[[ THE DATA open ]]

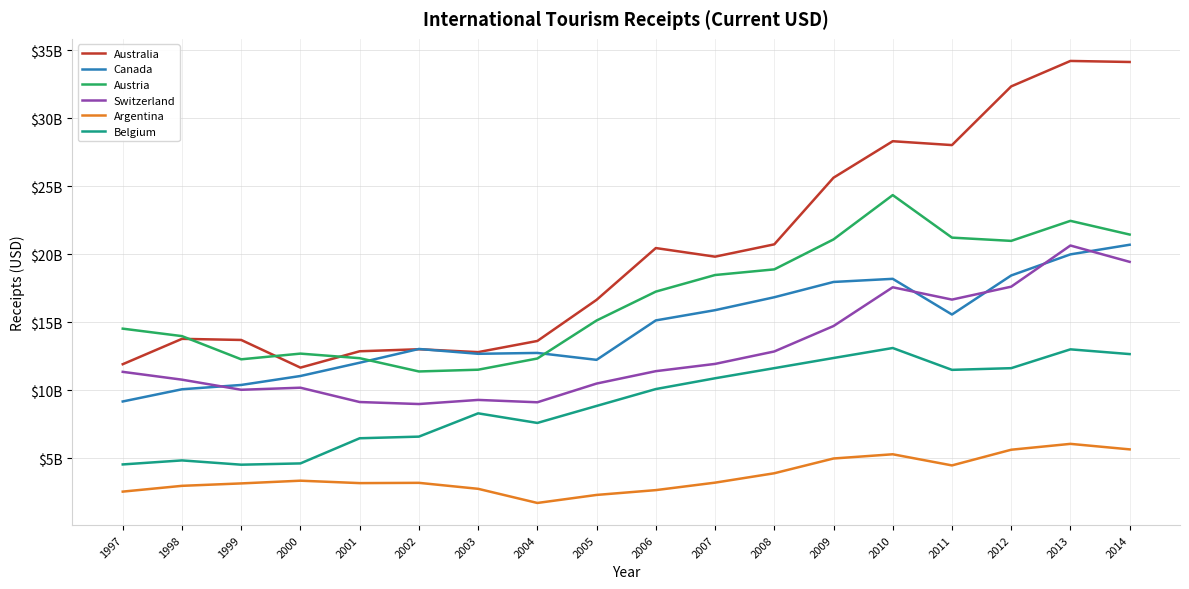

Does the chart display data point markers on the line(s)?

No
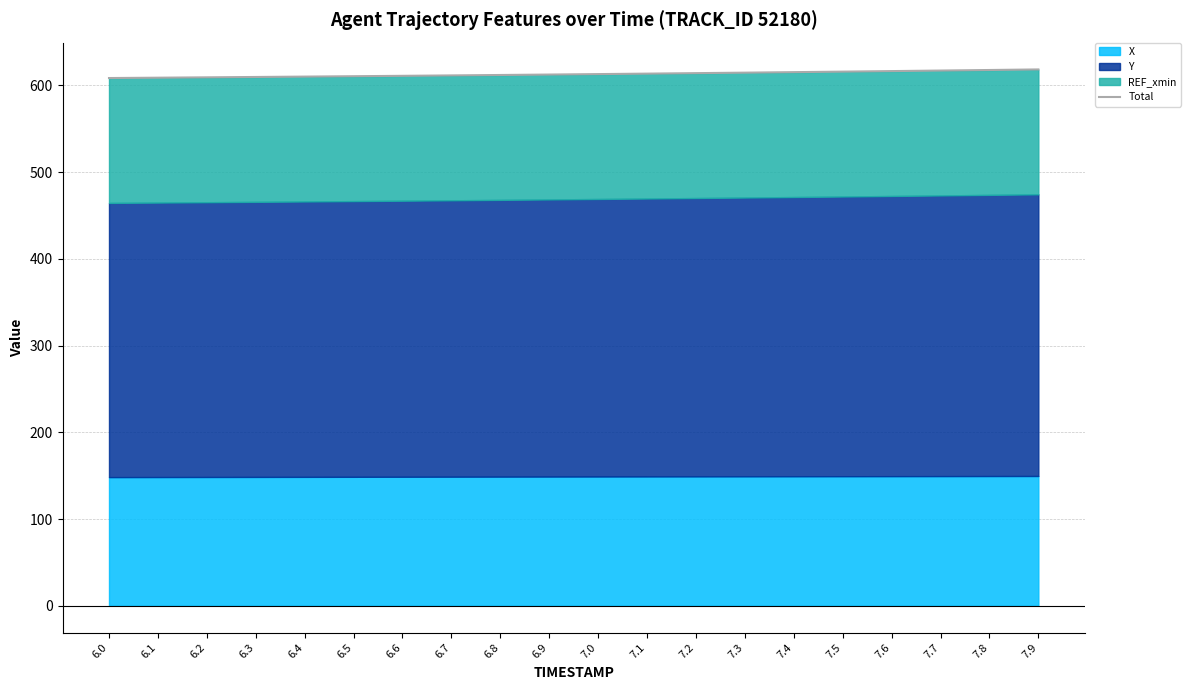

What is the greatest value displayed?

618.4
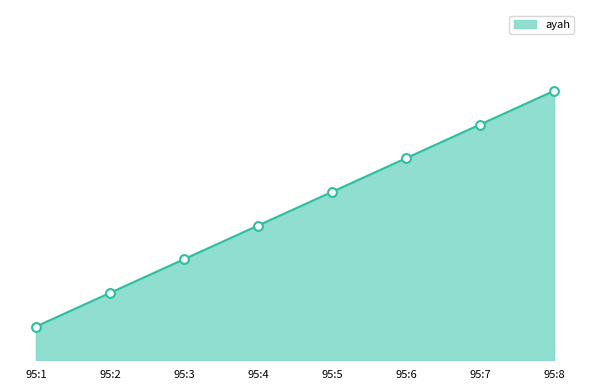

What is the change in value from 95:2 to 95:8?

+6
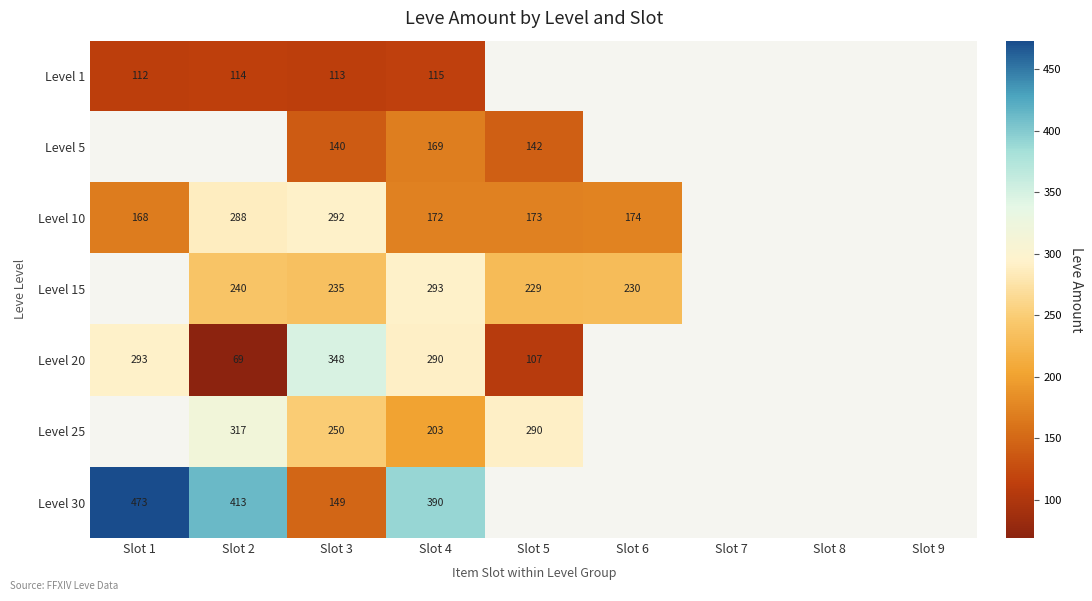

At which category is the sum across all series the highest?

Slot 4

[[ THE DATA closed ]]

TASK DETAILS – Output each line of the records above as a JSON array of strings, one string per line, skipping blank lines and omitting the pictures.

RESULT FOR THIS TASK –
[
  "Does the chart display data point markers on the line(s)?",
  "No",
  "What is the greatest value displayed?",
  "618.4",
  "What is the change in value from 95:2 to 95:8?",
  "+6",
  "At which category is the sum across all series the highest?",
  "Slot 4"
]